Hi @durgeksh could you please provide the entire stack trace ? and maybe a file allowing to reproduce the issue ? thanks!

durgeksh commented 3 months ago
Traceback (most recent call last):
  File "/Users/neo/Desktop/workspace/pocs/polarsdemo.py", line 84, in <module>
    df = pl.read_excel("sample_data.xlsx", engine='calamine')
         ^^^^^^^^^^^^^^^^^^^^^^^^^^^^^^^^^^^^^^^^^^^^^^^^^^^^
  File "/Users/neo/Desktop/workspace/pocs/.venv/lib/python3.11/site-packages/polars/_utils/deprecation.py", line 134, in wrapper
    return function(*args, **kwargs)
           ^^^^^^^^^^^^^^^^^^^^^^^^^
  File "/Users/neo/Desktop/workspace/pocs/.venv/lib/python3.11/site-packages/polars/_utils/deprecation.py", line 134, in wrapper
    return function(*args, **kwargs)
           ^^^^^^^^^^^^^^^^^^^^^^^^^
  File "/Users/neo/Desktop/workspace/pocs/.venv/lib/python3.11/site-packages/polars/io/spreadsheet/functions.py", line 253, in read_excel
    return _read_spreadsheet(
           ^^^^^^^^^^^^^^^^^^
  File "/Users/neo/Desktop/workspace/pocs/.venv/lib/python3.11/site-packages/polars/io/spreadsheet/functions.py", line 475, in _read_spreadsheet
    parsed_sheets = {
                    ^
  File "/Users/neo/Desktop/workspace/pocs/.venv/lib/python3.11/site-packages/polars/io/spreadsheet/functions.py", line 476, in <dictcomp>
    name: reader_fn(
          ^^^^^^^^^^
  File "/Users/neo/Desktop/workspace/pocs/.venv/lib/python3.11/site-packages/polars/io/spreadsheet/functions.py", line 821, in _read_spreadsheet_calamine
    ws = parser.load_sheet_by_name(sheet_name, **read_options)
         ^^^^^^^^^^^^^^^^^^^^^^^^^^^^^^^^^^^^^^^^^^^^^^^^^^^^^
  File "/Users/neo/Desktop/workspace/pocs/.venv/lib/python3.11/site-packages/fastexcel/__init__.py", line 184, in load_sheet_by_name
    self._reader.load_sheet(
_fastexcel.CalamineCellError: calamine cell error: #VALUE!
Context:
    0: could not determine dtype for column Amount

Process finished with exit code 1

Sample file: sample_data.xlsx

durgeksh commented 3 months ago

Thank you @lukapeschke for fixing this so fast.
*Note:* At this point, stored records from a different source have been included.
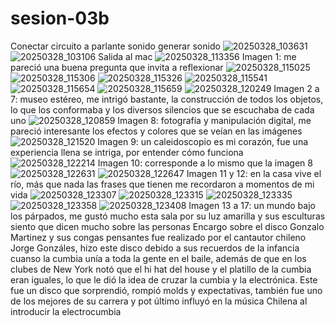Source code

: # sesion-03b
Conectar circuito a parlante sonido generar sonido
![20250328_103631](https://github.com/user-attachments/assets/67824e78-0fa7-4255-bae8-8d0a3a654fc3)
![20250328_103106](https://github.com/user-attachments/assets/eeef162e-a21f-48d8-b2a5-218cf39ba59e)
Salida al mac
![20250328_113356](https://github.com/user-attachments/assets/74a5627a-28de-4dad-a964-e2256bee0bc8)
Imagen 1: me pareció una buena pregunta que invita a reflexionar
![20250328_115025](https://github.com/user-attachments/assets/2ab1ab83-f6cd-46e7-b4e9-4083ddd01291)
![20250328_115306](https://github.com/user-attachments/assets/5b31b9ec-b12e-4b9c-8b32-bda7e3d58931)
![20250328_115326](https://github.com/user-attachments/assets/c4674dac-6e2d-4c75-8ae0-bb64792c3bb3)
![20250328_115541](https://github.com/user-attachments/assets/751df378-e485-4517-8ddf-4af44d873afa)
![20250328_115654](https://github.com/user-attachments/assets/863461e2-bcda-431f-a791-833df1298787)
![20250328_115659](https://github.com/user-attachments/assets/248918fe-3553-4413-aff4-e93cb39d9917)
![20250328_120249](https://github.com/user-attachments/assets/94f53c40-2fd8-4589-a0fd-198eba19a6b8)
Imagen 2 a 7: museo estéreo, me intrigó bastante, la construcción de todos los objetos, lo que los conformaba y los diversos silencios que se escuchaba de cada uno
![20250328_120859](https://github.com/user-attachments/assets/db49949c-1a22-4c89-addc-db47264bc894)
Imagen 8: fotografía y manipulación digital, me pareció interesante los efectos y colores que se veían en las imágenes
![20250328_121520](https://github.com/user-attachments/assets/18f1b198-04de-4afd-870a-a9e415cbf2b5)
Imagen 9: un caleidoscopio es mi corazón, fue una experiencia llena se intriga, por entender cómo funciona
![20250328_122214](https://github.com/user-attachments/assets/92bad2bd-2485-45cf-b55f-2eefeffe6dbd)
Imagen 10: corresponde a lo mismo que la imagen 8
![20250328_122631](https://github.com/user-attachments/assets/ef9b2f2f-d2f6-4b3f-957c-0a2fd0fd3639)
![20250328_122647](https://github.com/user-attachments/assets/590b2ff9-e082-4a4f-85c0-5f9d59fef2ac)
Imagen 11 y 12: en la casa vive el río, más que nada las frases que tienen me recordaron a momentos de mi vida
![20250328_123307](https://github.com/user-attachments/assets/24ebd545-2bab-44a9-b551-2db364f3b673)
![20250328_123315](https://github.com/user-attachments/assets/259cb4ad-1a61-439c-9616-24662fd77587)
![20250328_123335](https://github.com/user-attachments/assets/74c83257-891a-4e2a-805c-0a3f22aa25ea)
![20250328_123358](https://github.com/user-attachments/assets/e4126f71-fdc3-4a39-a878-6509578f6dee)
![20250328_123408](https://github.com/user-attachments/assets/44628a77-0b1d-40f4-b4f3-ab8641ddffb2)
Imagen 13 a 17: un mundo bajo los párpados, me gustó mucho esta sala por su luz amarilla y sus esculturas siento que dicen mucho sobre las personas
Encargo sobre el disco Gonzalo Martinez y sus congas pensantes fue realizado por el cantautor chileno Jorge Gonzáles, hizo este disco debido a sus recuerdos de la infancia cuanso la cumbia unía a toda la gente en el baile, además de que en los clubes de New York notó que el hi hat del house y el platillo de la cumbia eran iguales, lo que le dió la idea de cruzar la cumbia y la electrónica. Este fue un disco que sorprendió, rompió molds y expectativas, también fue uno de los mejores de su carrera y pot último influyó en la música Chilena al introducir la electrocumbia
lukapeschke commented 3 months ago

@durgeksh you're welcome, thank you for the sample file!

durgeksh commented 3 months ago

@lukapeschke Can we provide an option to parse these special symbols as a string and retain in the sheet please? Now, it removes the symbol and puts null there.

Thank you.

lukapeschke commented 3 months ago

@durgeksh could you please create a separate issue for that ? I'll mark it as a feature request

durgeksh commented 3 months ago

Yes, sure. Thank you.

PrettyWood commented 3 months ago

@durgeksh It's not that simple because if it's considered as a string then it can mess up with the rest of the column that would have another type So it requires either everything to be casted as a string or some kind of union type on the column. Anyway it's definitely a feature request!

durgeksh commented 2 months ago

@PrettyWood Yes, in that case safe typecast would be string for the column with special symbols.